I expected these two similar sounding teas to taste alike. To my surprise Yerba Mate tasted nothing like Mate de Coca. Unlike Coca's mild flavour, I found Yerba Mate to be bitter with a hard to describe aftertaste. For lack of a better comparison, the Yerba Mate aftertaste vaguely resembled the flavour of tobacco.
Because I am fascinated by where plants come from I couldn't pass up the opportunity to find out what plant I was drinking. With the help of wikipedia's invisible scholars, I learned that Ilex paraguaiensis (Yerba Mate) is a forest plant found in the southern parts of South America, in Paraguay, Uruguay, Argentina, and Brazil. When you order a Yerba Mate, you are likely savouring leaves from tea plantations or from trees planted in their native forest habitats. Like the popular green tea, Yerba Mate leaves are processed before they hit your teapot. The main difference between Mate and green tea is the drying method. Mate is dried slowly using wood smoke and green tea is dried fast at high temperatures.
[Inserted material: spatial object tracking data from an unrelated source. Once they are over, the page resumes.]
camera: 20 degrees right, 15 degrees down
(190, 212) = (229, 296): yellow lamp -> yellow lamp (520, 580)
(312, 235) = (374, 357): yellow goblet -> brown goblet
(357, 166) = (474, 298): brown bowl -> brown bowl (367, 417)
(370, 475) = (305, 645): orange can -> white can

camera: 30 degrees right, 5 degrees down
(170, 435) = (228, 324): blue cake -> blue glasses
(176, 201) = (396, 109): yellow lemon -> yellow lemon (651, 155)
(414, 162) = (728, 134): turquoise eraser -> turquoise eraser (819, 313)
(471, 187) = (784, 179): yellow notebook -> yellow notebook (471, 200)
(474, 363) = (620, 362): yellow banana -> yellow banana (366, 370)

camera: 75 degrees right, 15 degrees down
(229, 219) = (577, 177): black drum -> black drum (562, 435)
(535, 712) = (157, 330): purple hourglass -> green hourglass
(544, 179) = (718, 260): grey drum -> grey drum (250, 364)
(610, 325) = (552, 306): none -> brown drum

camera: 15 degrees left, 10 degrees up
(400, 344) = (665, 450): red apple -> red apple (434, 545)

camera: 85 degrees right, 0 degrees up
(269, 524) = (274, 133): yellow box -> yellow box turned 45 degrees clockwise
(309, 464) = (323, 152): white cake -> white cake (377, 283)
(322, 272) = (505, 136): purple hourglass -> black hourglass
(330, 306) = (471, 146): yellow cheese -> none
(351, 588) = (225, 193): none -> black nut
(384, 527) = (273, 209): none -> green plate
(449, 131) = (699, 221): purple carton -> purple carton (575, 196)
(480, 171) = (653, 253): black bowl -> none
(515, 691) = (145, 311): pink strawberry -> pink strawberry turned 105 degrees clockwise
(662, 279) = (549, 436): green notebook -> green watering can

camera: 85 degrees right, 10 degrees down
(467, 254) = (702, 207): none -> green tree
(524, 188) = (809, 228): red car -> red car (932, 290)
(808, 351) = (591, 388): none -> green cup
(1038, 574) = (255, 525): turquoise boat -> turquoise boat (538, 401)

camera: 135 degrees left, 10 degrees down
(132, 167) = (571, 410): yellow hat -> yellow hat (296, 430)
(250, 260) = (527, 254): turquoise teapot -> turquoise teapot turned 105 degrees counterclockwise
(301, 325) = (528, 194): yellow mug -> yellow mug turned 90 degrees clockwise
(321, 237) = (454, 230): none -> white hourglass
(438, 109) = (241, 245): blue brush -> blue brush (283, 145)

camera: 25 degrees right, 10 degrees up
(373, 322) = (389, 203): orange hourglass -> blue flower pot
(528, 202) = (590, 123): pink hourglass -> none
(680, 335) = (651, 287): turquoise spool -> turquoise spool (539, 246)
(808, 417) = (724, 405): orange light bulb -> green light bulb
Content to know what I was drinking, my curiosity turned to the human beings who first found this plant and decided it was good to drink. I'm rarely successful finding this type of information online, and this time was no exception. I'm convinced we rarely read about the people behind plants because those writing about ethnobotany are mostly pharmaceutical researchers. As an ethnobotanist, I am often associated with pharmaceutical work too. For example, just in the last week a few people have assumed I work for a pharmaceutical company when I mentioned I'm an ethnobotanist.
From the little information available, I read that Yerba Mate tea was first used by the Guaraní people of South America. I can't be sure of my sources, but it appears that when this tea was discovered by Jesuit priests, these priests tried to stop Indigenous peoples from drinking it (maybe because of its perceived demonic properties). However, the Jesuits that came in contact with Yerba Mate must have liked something about it because this tea made it all over Europe, quick. The desire for Yerba Mate is a story waiting to be told; I think it would make a good project for Michael Pollan and his work on the Botany of Desire.
Although its medicinal properties were no doubt clearly known by the Guarani people, western science has found Yerba Mate to be good to treat parasites, high cholesterol, and inflammation; it also has caffeine in it so I guess this wasn't my best choice for a coffee substitute.